- _What the task asks_
Rewrite the text of each of the following entries with every instance of "随机路径" changed to "随机游走", and keep the rest of the text the same. Omit the pictures from your answer.

- _Excerpted data_

------------------------------------------------------------

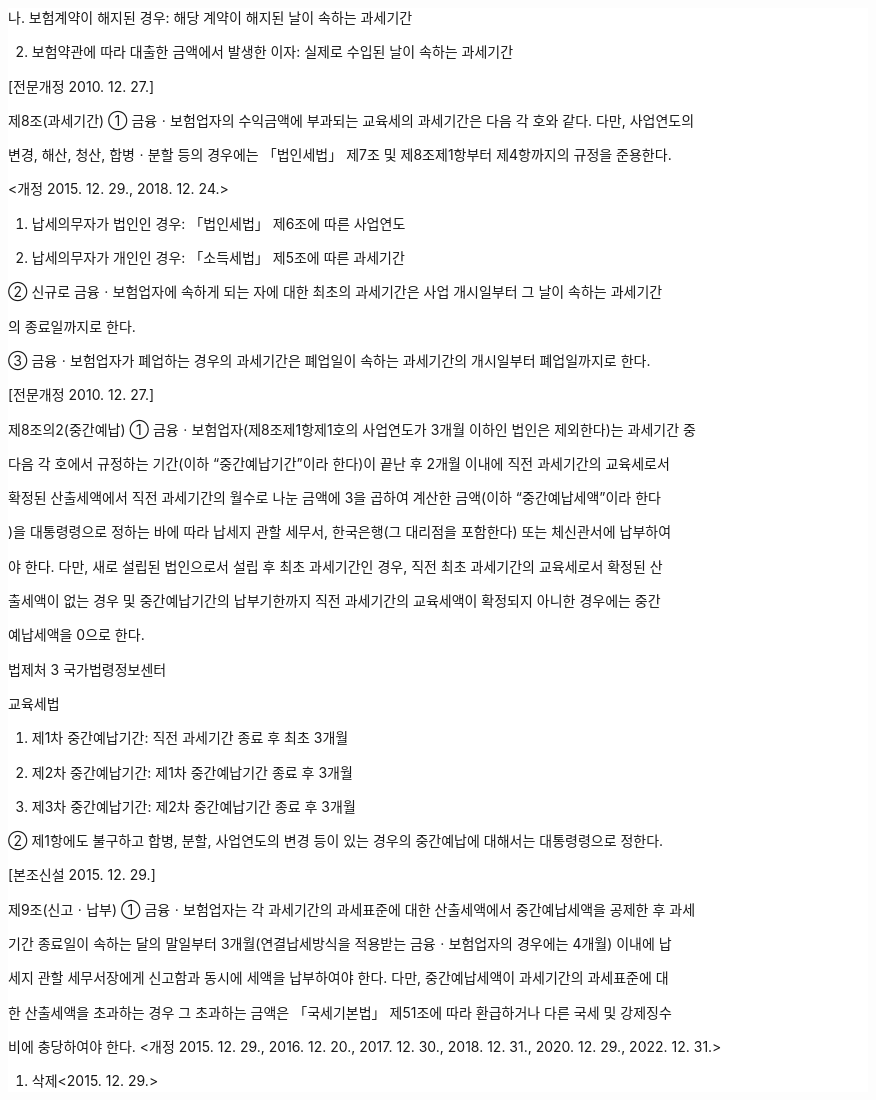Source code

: 나. 보험계약이 해지된 경우: 해당 계약이 해지된 날이 속하는 과세기간

2. 보험약관에 따라 대출한 금액에서 발생한 이자: 실제로 수입된 날이 속하는 과세기간

[전문개정 2010. 12. 27.]

제8조(과세기간) ① 금융ㆍ보험업자의 수익금액에 부과되는 교육세의 과세기간은 다음 각 호와 같다. 다만, 사업연도의

변경, 해산, 청산, 합병ㆍ분할 등의 경우에는 「법인세법」 제7조 및 제8조제1항부터 제4항까지의 규정을 준용한다.

<개정 2015. 12. 29., 2018. 12. 24.>

1. 납세의무자가 법인인 경우: 「법인세법」 제6조에 따른 사업연도

2. 납세의무자가 개인인 경우: 「소득세법」 제5조에 따른 과세기간

② 신규로 금융ㆍ보험업자에 속하게 되는 자에 대한 최초의 과세기간은 사업 개시일부터 그 날이 속하는 과세기간

의 종료일까지로 한다.

③ 금융ㆍ보험업자가 폐업하는 경우의 과세기간은 폐업일이 속하는 과세기간의 개시일부터 폐업일까지로 한다.

[전문개정 2010. 12. 27.]

제8조의2(중간예납) ① 금융ㆍ보험업자(제8조제1항제1호의 사업연도가 3개월 이하인 법인은 제외한다)는 과세기간 중

다음 각 호에서 규정하는 기간(이하 “중간예납기간”이라 한다)이 끝난 후 2개월 이내에 직전 과세기간의 교육세로서

확정된 산출세액에서 직전 과세기간의 월수로 나눈 금액에 3을 곱하여 계산한 금액(이하 “중간예납세액”이라 한다

)을 대통령령으로 정하는 바에 따라 납세지 관할 세무서, 한국은행(그 대리점을 포함한다) 또는 체신관서에 납부하여

야 한다. 다만, 새로 설립된 법인으로서 설립 후 최초 과세기간인 경우, 직전 최초 과세기간의 교육세로서 확정된 산

출세액이 없는 경우 및 중간예납기간의 납부기한까지 직전 과세기간의 교육세액이 확정되지 아니한 경우에는 중간

예납세액을 0으로 한다.

법제처                              3                            국가법령정보센터

교육세법

1. 제1차 중간예납기간: 직전 과세기간 종료 후 최초 3개월

2. 제2차 중간예납기간: 제1차 중간예납기간 종료 후 3개월

3. 제3차 중간예납기간: 제2차 중간예납기간 종료 후 3개월

② 제1항에도 불구하고 합병, 분할, 사업연도의 변경 등이 있는 경우의 중간예납에 대해서는 대통령령으로 정한다.

[본조신설 2015. 12. 29.]

제9조(신고ㆍ납부) ① 금융ㆍ보험업자는 각 과세기간의 과세표준에 대한 산출세액에서 중간예납세액을 공제한 후 과세

기간 종료일이 속하는 달의 말일부터 3개월(연결납세방식을 적용받는 금융ㆍ보험업자의 경우에는 4개월) 이내에 납

세지 관할 세무서장에게 신고함과 동시에 세액을 납부하여야 한다. 다만, 중간예납세액이 과세기간의 과세표준에 대

한 산출세액을 초과하는 경우 그 초과하는 금액은 「국세기본법」 제51조에 따라 환급하거나 다른 국세 및 강제징수

비에 충당하여야 한다. <개정 2015. 12. 29., 2016. 12. 20., 2017. 12. 30., 2018. 12. 31., 2020. 12. 29., 2022. 12. 31.>

1. 삭제<2015. 12. 29.>
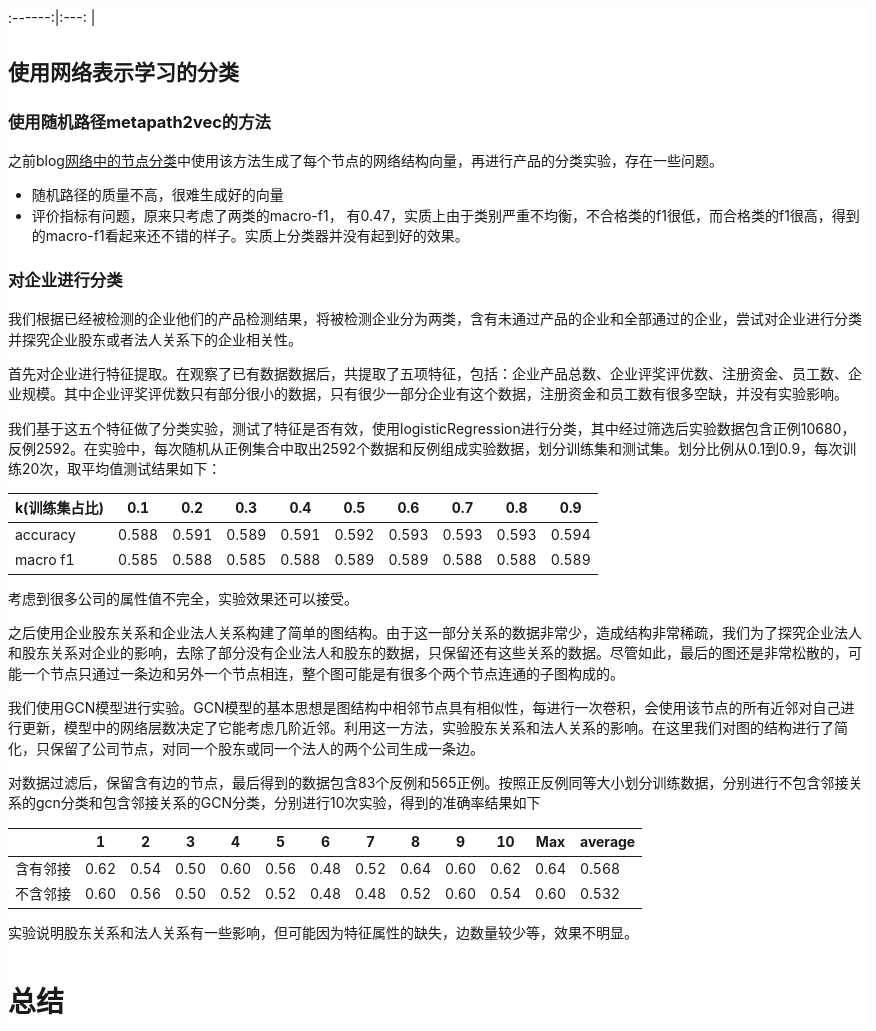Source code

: :------:|:---:
|

## 使用网络表示学习的分类

### 使用随机路径metapath2vec的方法

之前blog[网络中的节点分类](/2018/07/27/Product-classification)中使用该方法生成了每个节点的网络结构向量，再进行产品的分类实验，存在一些问题。

- 随机路径的质量不高，很难生成好的向量
- 评价指标有问题，原来只考虑了两类的macro-f1， 有0.47，实质上由于类别严重不均衡，不合格类的f1很低，而合格类的f1很高，得到的macro-f1看起来还不错的样子。实质上分类器并没有起到好的效果。

### 对企业进行分类

我们根据已经被检测的企业他们的产品检测结果，将被检测企业分为两类，含有未通过产品的企业和全部通过的企业，尝试对企业进行分类并探究企业股东或者法人关系下的企业相关性。

首先对企业进行特征提取。在观察了已有数据数据后，共提取了五项特征，包括：企业产品总数、企业评奖评优数、注册资金、员工数、企业规模。其中企业评奖评优数只有部分很小的数据，只有很少一部分企业有这个数据，注册资金和员工数有很多空缺，并没有实验影响。

我们基于这五个特征做了分类实验，测试了特征是否有效，使用logisticRegression进行分类，其中经过筛选后实验数据包含正例10680，反例2592。在实验中，每次随机从正例集合中取出2592个数据和反例组成实验数据，划分训练集和测试集。划分比例从0.1到0.9，每次训练20次，取平均值测试结果如下：

 | k(训练集占比) | 0.1 | 0.2 | 0.3 | 0.4 | 0.5 | 0.6 | 0.7 | 0.8 | 0.9 |
 | - | - | - | - | - | - | - | - | - | - |
 | accuracy | 0.588 | 0.591 | 0.589 | 0.591 | 0.592 | 0.593 | 0.593 | 0.593 | 0.594 |
 | macro f1 | 0.585 | 0.588 | 0.585 | 0.588 | 0.589 | 0.589 | 0.588 | 0.588 | 0.589 |

考虑到很多公司的属性值不完全，实验效果还可以接受。

之后使用企业股东关系和企业法人关系构建了简单的图结构。由于这一部分关系的数据非常少，造成结构非常稀疏，我们为了探究企业法人和股东关系对企业的影响，去除了部分没有企业法人和股东的数据，只保留还有这些关系的数据。尽管如此，最后的图还是非常松散的，可能一个节点只通过一条边和另外一个节点相连，整个图可能是有很多个两个节点连通的子图构成的。

我们使用GCN模型进行实验。GCN模型的基本思想是图结构中相邻节点具有相似性，每进行一次卷积，会使用该节点的所有近邻对自己进行更新，模型中的网络层数决定了它能考虑几阶近邻。利用这一方法，实验股东关系和法人关系的影响。在这里我们对图的结构进行了简化，只保留了公司节点，对同一个股东或同一个法人的两个公司生成一条边。

对数据过滤后，保留含有边的节点，最后得到的数据包含83个反例和565正例。按照正反例同等大小划分训练数据，分别进行不包含邻接关系的gcn分类和包含邻接关系的GCN分类，分别进行10次实验，得到的准确率结果如下

 | | 1 | 2 | 3 | 4 | 5 | 6 | 7 | 8 | 9 | 10 | Max | average |
 | - | - | - | - | - | - | - | - | - | - | - | - | - |
 | 含有邻接 | 0.62 |  0.54 |  0.50  | 0.60  | 0.56  | 0.48  | 0.52  | 0.64  | 0.60  | 0.62 | 0.64 | 0.568 |
 | 不含邻接 | 0.60  | 0.56  | 0.50  | 0.52  | 0.52  | 0.48  | 0.48  | 0.52  | 0.60  | 0.54 | 0.60 | 0.532 |

实验说明股东关系和法人关系有一些影响，但可能因为特征属性的缺失，边数量较少等，效果不明显。

# 总结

------------------------------------------------------------

- _Exercise solution_
Source code

: 나. 보험계약이 해지된 경우: 해당 계약이 해지된 날이 속하는 과세기간

2. 보험약관에 따라 대출한 금액에서 발생한 이자: 실제로 수입된 날이 속하는 과세기간

[전문개정 2010. 12. 27.]

제8조(과세기간) ① 금융ㆍ보험업자의 수익금액에 부과되는 교육세의 과세기간은 다음 각 호와 같다. 다만, 사업연도의

변경, 해산, 청산, 합병ㆍ분할 등의 경우에는 「법인세법」 제7조 및 제8조제1항부터 제4항까지의 규정을 준용한다.

<개정 2015. 12. 29., 2018. 12. 24.>

1. 납세의무자가 법인인 경우: 「법인세법」 제6조에 따른 사업연도

2. 납세의무자가 개인인 경우: 「소득세법」 제5조에 따른 과세기간

② 신규로 금융ㆍ보험업자에 속하게 되는 자에 대한 최초의 과세기간은 사업 개시일부터 그 날이 속하는 과세기간

의 종료일까지로 한다.

③ 금융ㆍ보험업자가 폐업하는 경우의 과세기간은 폐업일이 속하는 과세기간의 개시일부터 폐업일까지로 한다.

[전문개정 2010. 12. 27.]

제8조의2(중간예납) ① 금융ㆍ보험업자(제8조제1항제1호의 사업연도가 3개월 이하인 법인은 제외한다)는 과세기간 중

다음 각 호에서 규정하는 기간(이하 “중간예납기간”이라 한다)이 끝난 후 2개월 이내에 직전 과세기간의 교육세로서

확정된 산출세액에서 직전 과세기간의 월수로 나눈 금액에 3을 곱하여 계산한 금액(이하 “중간예납세액”이라 한다

)을 대통령령으로 정하는 바에 따라 납세지 관할 세무서, 한국은행(그 대리점을 포함한다) 또는 체신관서에 납부하여

야 한다. 다만, 새로 설립된 법인으로서 설립 후 최초 과세기간인 경우, 직전 최초 과세기간의 교육세로서 확정된 산

출세액이 없는 경우 및 중간예납기간의 납부기한까지 직전 과세기간의 교육세액이 확정되지 아니한 경우에는 중간

예납세액을 0으로 한다.

법제처                              3                            국가법령정보센터

교육세법

1. 제1차 중간예납기간: 직전 과세기간 종료 후 최초 3개월

2. 제2차 중간예납기간: 제1차 중간예납기간 종료 후 3개월

3. 제3차 중간예납기간: 제2차 중간예납기간 종료 후 3개월

② 제1항에도 불구하고 합병, 분할, 사업연도의 변경 등이 있는 경우의 중간예납에 대해서는 대통령령으로 정한다.

[본조신설 2015. 12. 29.]

제9조(신고ㆍ납부) ① 금융ㆍ보험업자는 각 과세기간의 과세표준에 대한 산출세액에서 중간예납세액을 공제한 후 과세

기간 종료일이 속하는 달의 말일부터 3개월(연결납세방식을 적용받는 금융ㆍ보험업자의 경우에는 4개월) 이내에 납

세지 관할 세무서장에게 신고함과 동시에 세액을 납부하여야 한다. 다만, 중간예납세액이 과세기간의 과세표준에 대

한 산출세액을 초과하는 경우 그 초과하는 금액은 「국세기본법」 제51조에 따라 환급하거나 다른 국세 및 강제징수

비에 충당하여야 한다. <개정 2015. 12. 29., 2016. 12. 20., 2017. 12. 30., 2018. 12. 31., 2020. 12. 29., 2022. 12. 31.>

1. 삭제<2015. 12. 29.>
Source code

: :------:|:---:
|

## 使用网络表示学习的分类

### 使用随机游走metapath2vec的方法

之前blog[网络中的节点分类](/2018/07/27/Product-classification)中使用该方法生成了每个节点的网络结构向量，再进行产品的分类实验，存在一些问题。

- 随机游走的质量不高，很难生成好的向量
- 评价指标有问题，原来只考虑了两类的macro-f1， 有0.47，实质上由于类别严重不均衡，不合格类的f1很低，而合格类的f1很高，得到的macro-f1看起来还不错的样子。实质上分类器并没有起到好的效果。

### 对企业进行分类

我们根据已经被检测的企业他们的产品检测结果，将被检测企业分为两类，含有未通过产品的企业和全部通过的企业，尝试对企业进行分类并探究企业股东或者法人关系下的企业相关性。

首先对企业进行特征提取。在观察了已有数据数据后，共提取了五项特征，包括：企业产品总数、企业评奖评优数、注册资金、员工数、企业规模。其中企业评奖评优数只有部分很小的数据，只有很少一部分企业有这个数据，注册资金和员工数有很多空缺，并没有实验影响。

我们基于这五个特征做了分类实验，测试了特征是否有效，使用logisticRegression进行分类，其中经过筛选后实验数据包含正例10680，反例2592。在实验中，每次随机从正例集合中取出2592个数据和反例组成实验数据，划分训练集和测试集。划分比例从0.1到0.9，每次训练20次，取平均值测试结果如下：

 | k(训练集占比) | 0.1 | 0.2 | 0.3 | 0.4 | 0.5 | 0.6 | 0.7 | 0.8 | 0.9 |
 | - | - | - | - | - | - | - | - | - | - |
 | accuracy | 0.588 | 0.591 | 0.589 | 0.591 | 0.592 | 0.593 | 0.593 | 0.593 | 0.594 |
 | macro f1 | 0.585 | 0.588 | 0.585 | 0.588 | 0.589 | 0.589 | 0.588 | 0.588 | 0.589 |

考虑到很多公司的属性值不完全，实验效果还可以接受。

之后使用企业股东关系和企业法人关系构建了简单的图结构。由于这一部分关系的数据非常少，造成结构非常稀疏，我们为了探究企业法人和股东关系对企业的影响，去除了部分没有企业法人和股东的数据，只保留还有这些关系的数据。尽管如此，最后的图还是非常松散的，可能一个节点只通过一条边和另外一个节点相连，整个图可能是有很多个两个节点连通的子图构成的。

我们使用GCN模型进行实验。GCN模型的基本思想是图结构中相邻节点具有相似性，每进行一次卷积，会使用该节点的所有近邻对自己进行更新，模型中的网络层数决定了它能考虑几阶近邻。利用这一方法，实验股东关系和法人关系的影响。在这里我们对图的结构进行了简化，只保留了公司节点，对同一个股东或同一个法人的两个公司生成一条边。

对数据过滤后，保留含有边的节点，最后得到的数据包含83个反例和565正例。按照正反例同等大小划分训练数据，分别进行不包含邻接关系的gcn分类和包含邻接关系的GCN分类，分别进行10次实验，得到的准确率结果如下

 | | 1 | 2 | 3 | 4 | 5 | 6 | 7 | 8 | 9 | 10 | Max | average |
 | - | - | - | - | - | - | - | - | - | - | - | - | - |
 | 含有邻接 | 0.62 |  0.54 |  0.50  | 0.60  | 0.56  | 0.48  | 0.52  | 0.64  | 0.60  | 0.62 | 0.64 | 0.568 |
 | 不含邻接 | 0.60  | 0.56  | 0.50  | 0.52  | 0.52  | 0.48  | 0.48  | 0.52  | 0.60  | 0.54 | 0.60 | 0.532 |

实验说明股东关系和法人关系有一些影响，但可能因为特征属性的缺失，边数量较少等，效果不明显。

# 总结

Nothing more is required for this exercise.